Book: Arthur Laurents; Music: Leonard Bernstein; Lyrics: Stephen Sondheim
At: Lyric Opera of Chicago, 20 N. Wacker Dr. Tickets: 312-827-5600 or LyricOpera.org; $29-$219. Runs through: June 2
West Side Story shares a problem with other hit musicals like Hair ( 1967 ), A Chorus Line ( 1975 ) and Rent ( 1996 ). All were cutting-edge contemporary when they debuted, but the march of time has inevitably turned them into period pieces.
This could be why director Francesca Zambello opted not to entirely fall back on the traditional 1957 setting of West Side Story, which is now making a grand and beautifully sung debut at the Lyric Opera of Chicago.

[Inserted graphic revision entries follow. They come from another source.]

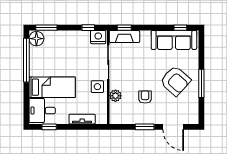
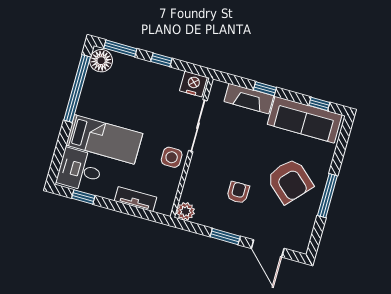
window: (88, 28) -> (161, 60), moved
window: (124, 28) -> (265, 89), moved
fireplace: (124, 37) -> (249, 99), moved
plant: (115, 96) -> (185, 211), moved

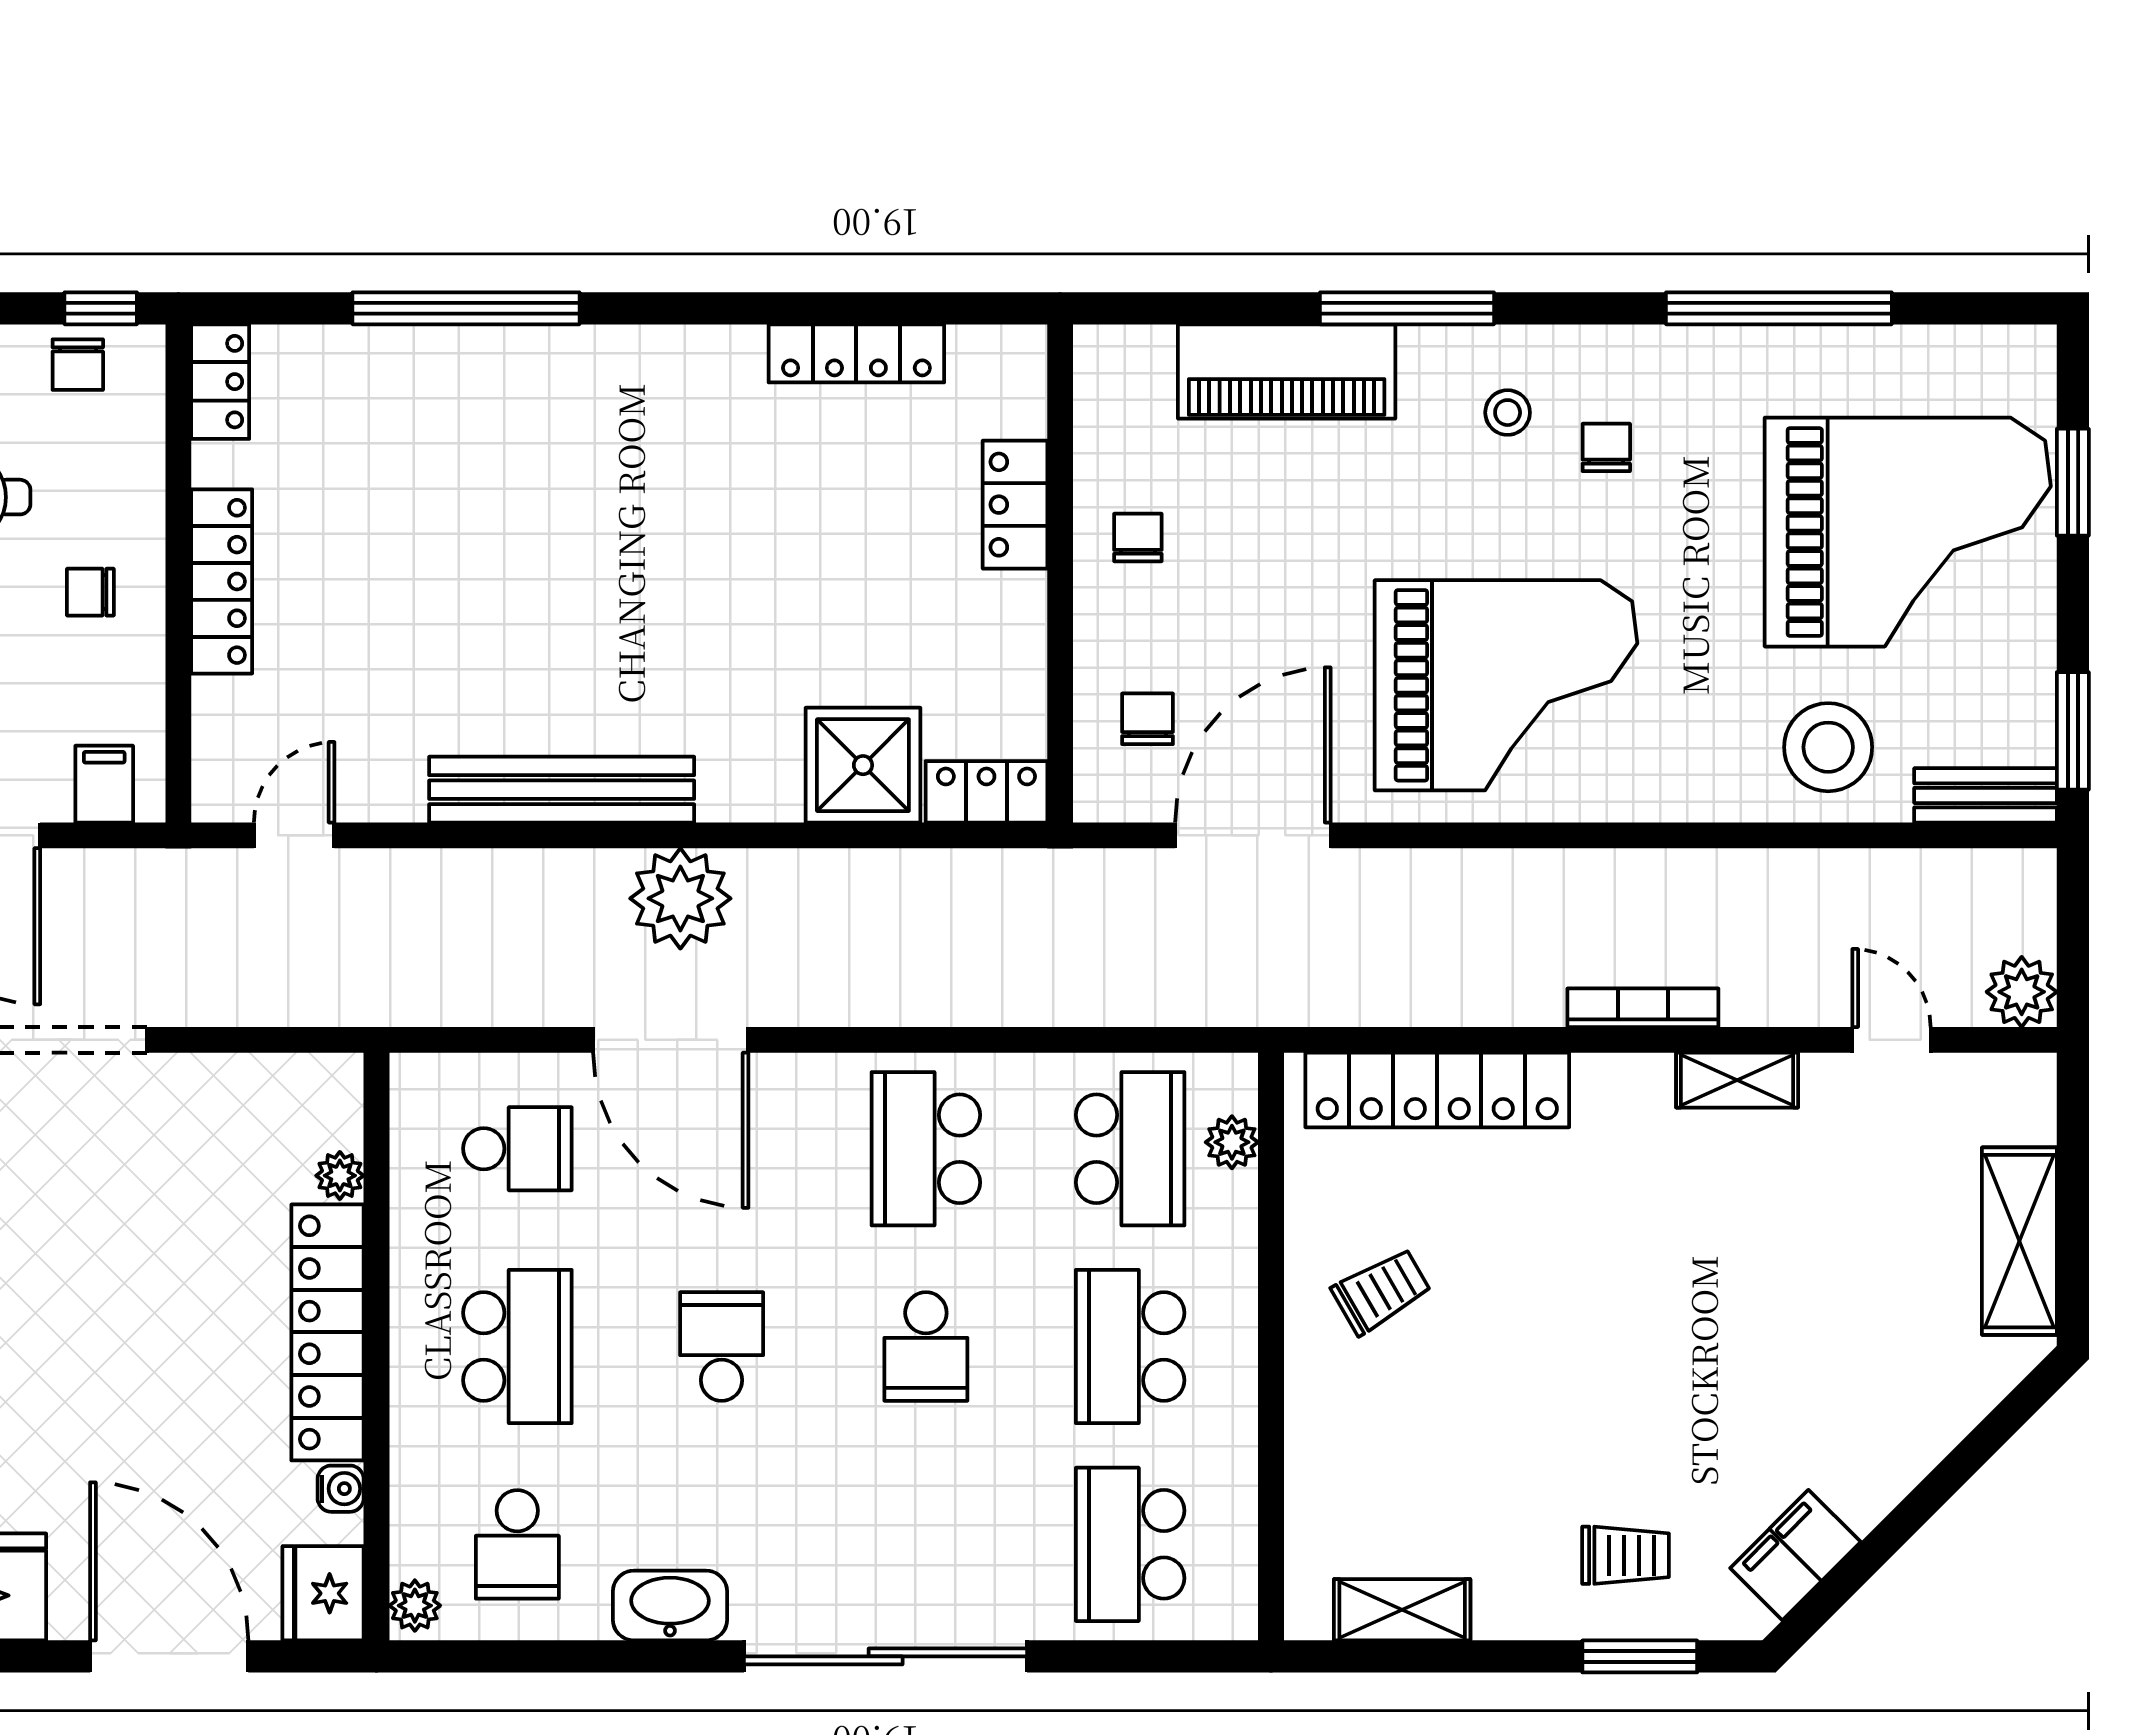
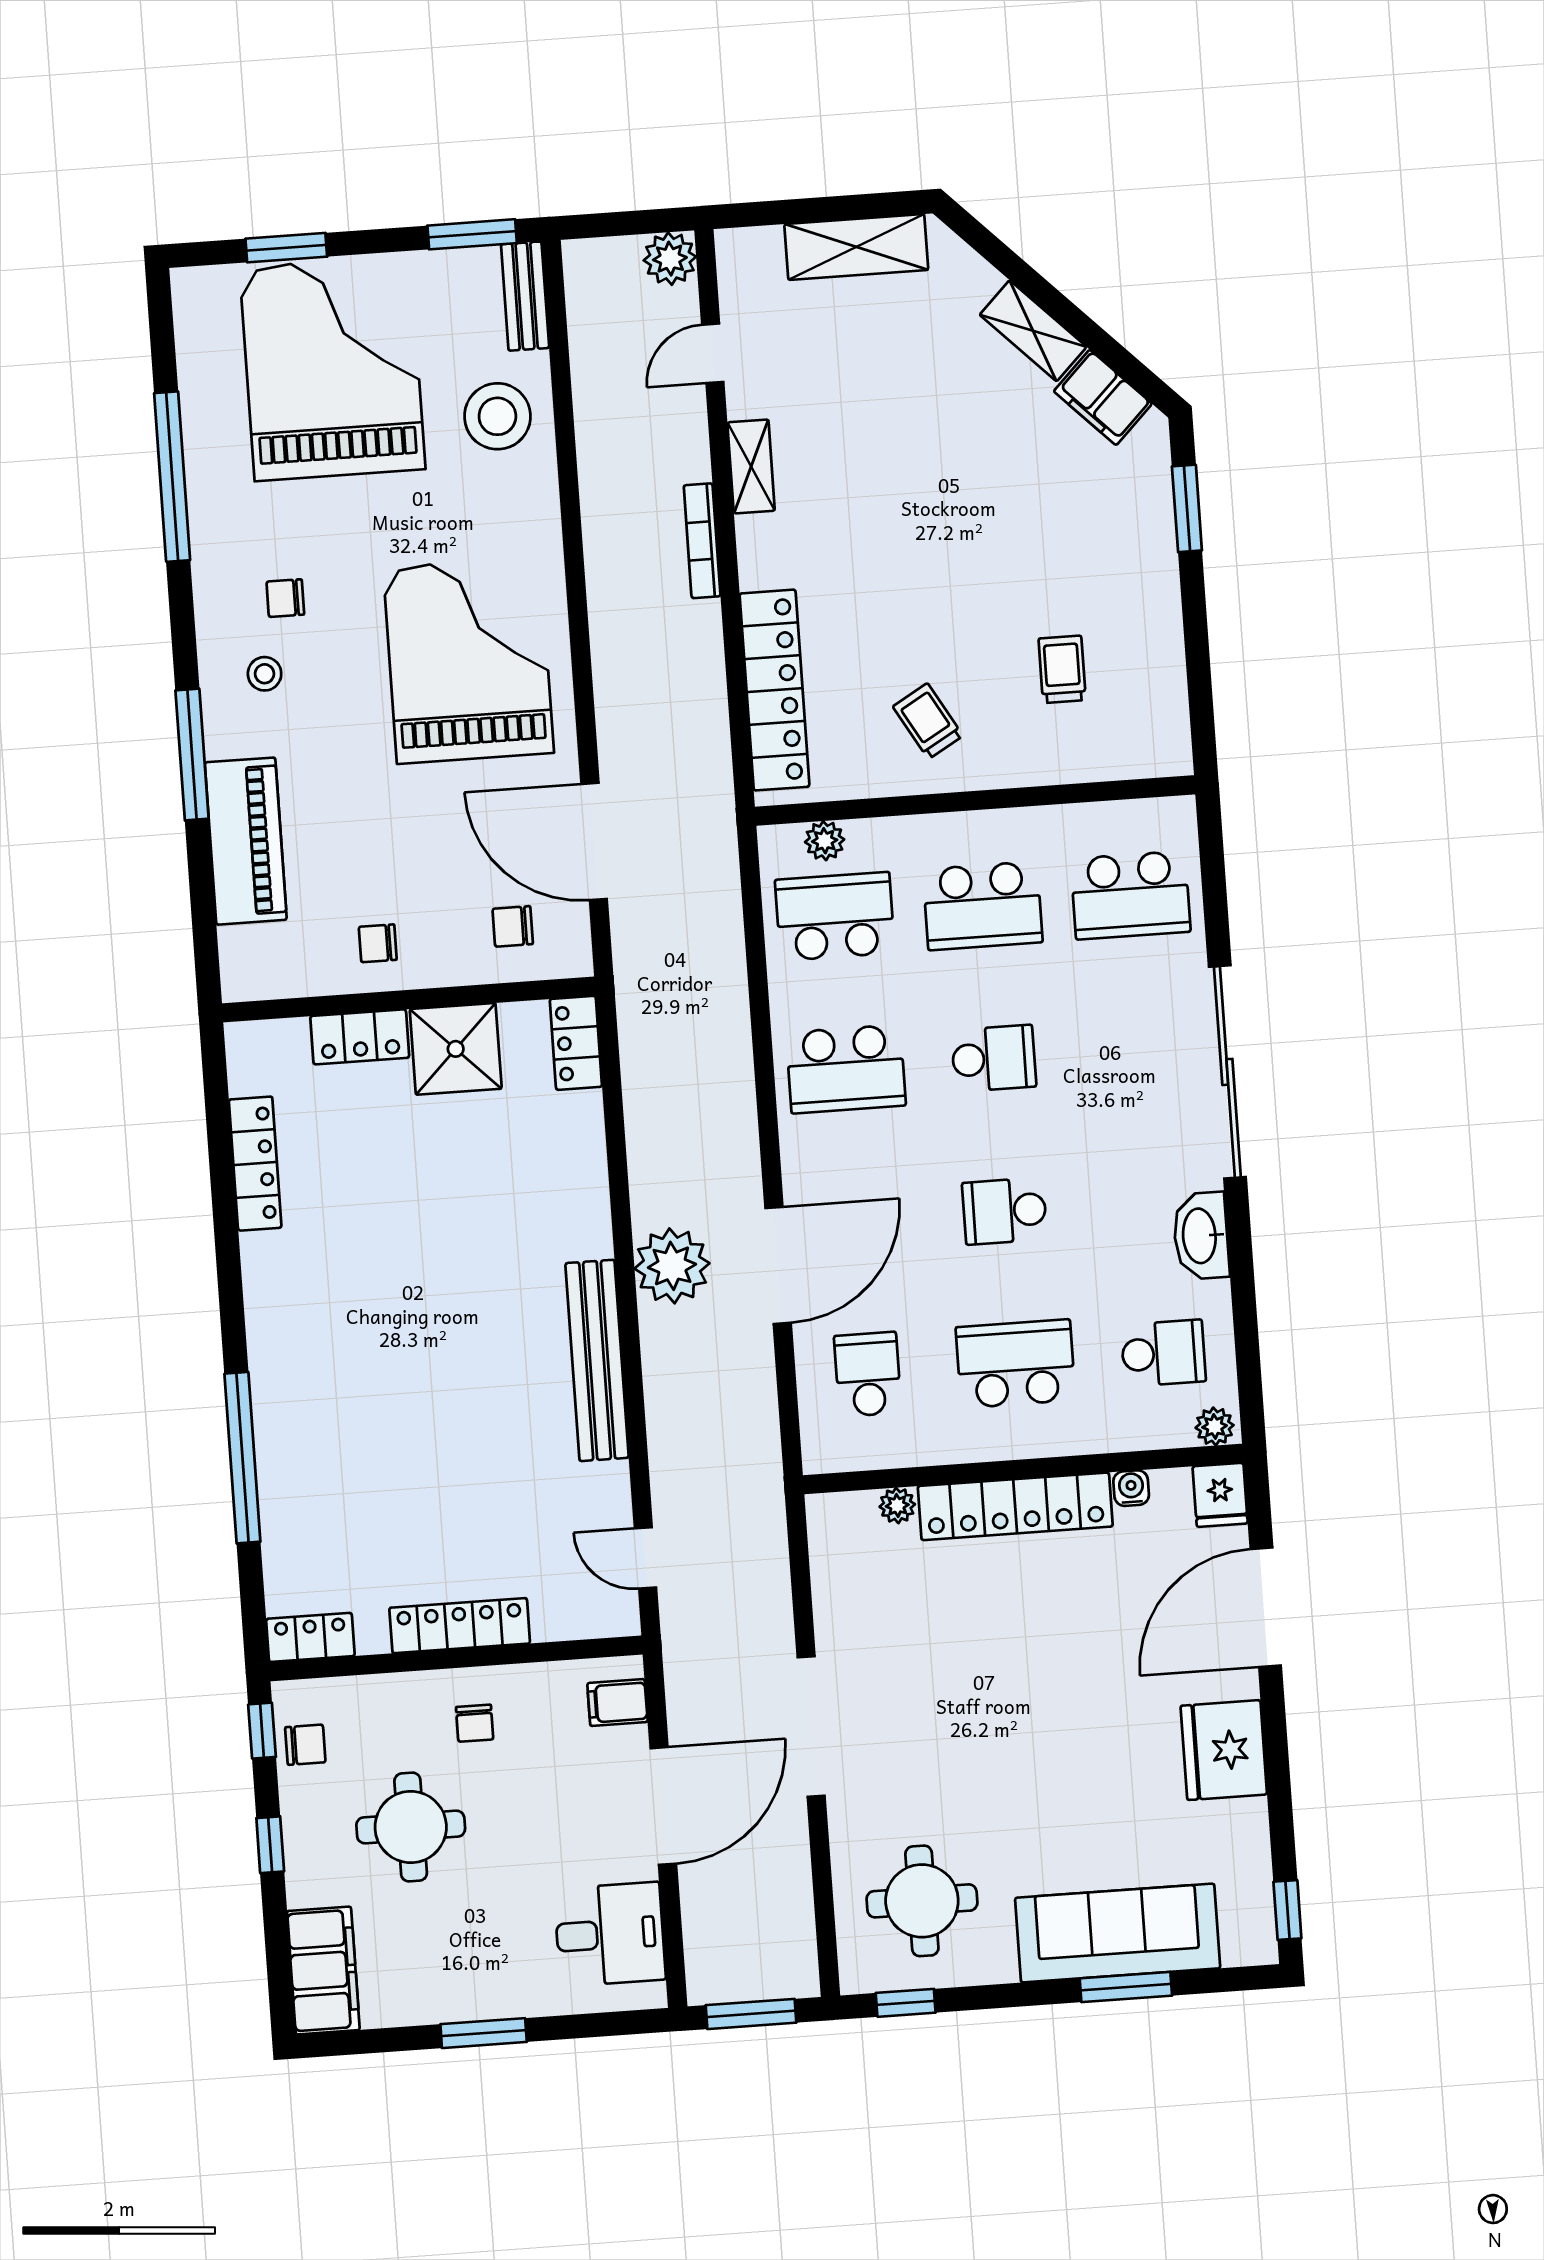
shower: (863, 765) -> (456, 1049), moved
trolley: (1626, 1555) -> (1062, 669), moved
fridge: (323, 1593) -> (1220, 1495), width x0.72
shelving: (1402, 1610) -> (1033, 331), moved, turned -45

Now traditionalists will be pleased that Jerome Robbins' original iconic West Side Story choreography has been meticulously recreated by Julio Monge ( although the "Nightmare" portion of the "Somewhere" dream ballet has been lopped off ).
And the basic Romeo and Juliet-inspired love story still shines through thanks to gorgeously acted and sung performances all around. Mikaela Bennett as Maria and Corey Cott as Tony lean more on pop vocal technique to sound like contemporary teenagers instead of sounding overly operatic ( like in composer Leonard Bernstein's own overblown 1985 studio recording ).
And though there were some early brass flubs during the opening prologue, the Lyric Opera Orchestra conducted by James Lowe brought a lush sweep to Bernstein and Stephen Sondheim's jazzy and Latin-inflected score.
But in other ways, Zambello's West Side Story staging is an odd and disquieting jumble. It's as if the director and her design team were updating certain elements to make the musical a reflective dialogue with the country's past and present.
The street slang dreamed up by book writer Arthur Laurents often sounds quaint coming out the mouths of rival Jets and Sharks gang membersespecially since they've been garbed ( and heavily tattooed ) by costume designer Jessica Jahn and makeup designer Sarah Hatten to look like gutter punks you'd encounter on the streets.
Other tiny details can jar, too. After hearing so many white characters disparage Manhattan's newly arrived Puerto Rican community, it's hard to ignore a magazine cutout of Supreme Court Justice Sonia Sotomayor decorating Maria's bedroom ( which is ingeniously revealed in Peter J. Davidson's hulking urban set ).
I'm guessing that Zambello and company don't want contemporary West Side Story audiences to settle into the safety of watching a period piece. With so many contemporary visuals laid on top of the musical's 1950s framework, it's tough to think, "Thank God we've progressed beyond those outdated attitudes."
So approach the Lyric's grand staging of West Side Story in the same way you might with an updated Shakespearean production. The historical details may nag a bit, but the universality and raw emotions all ring true.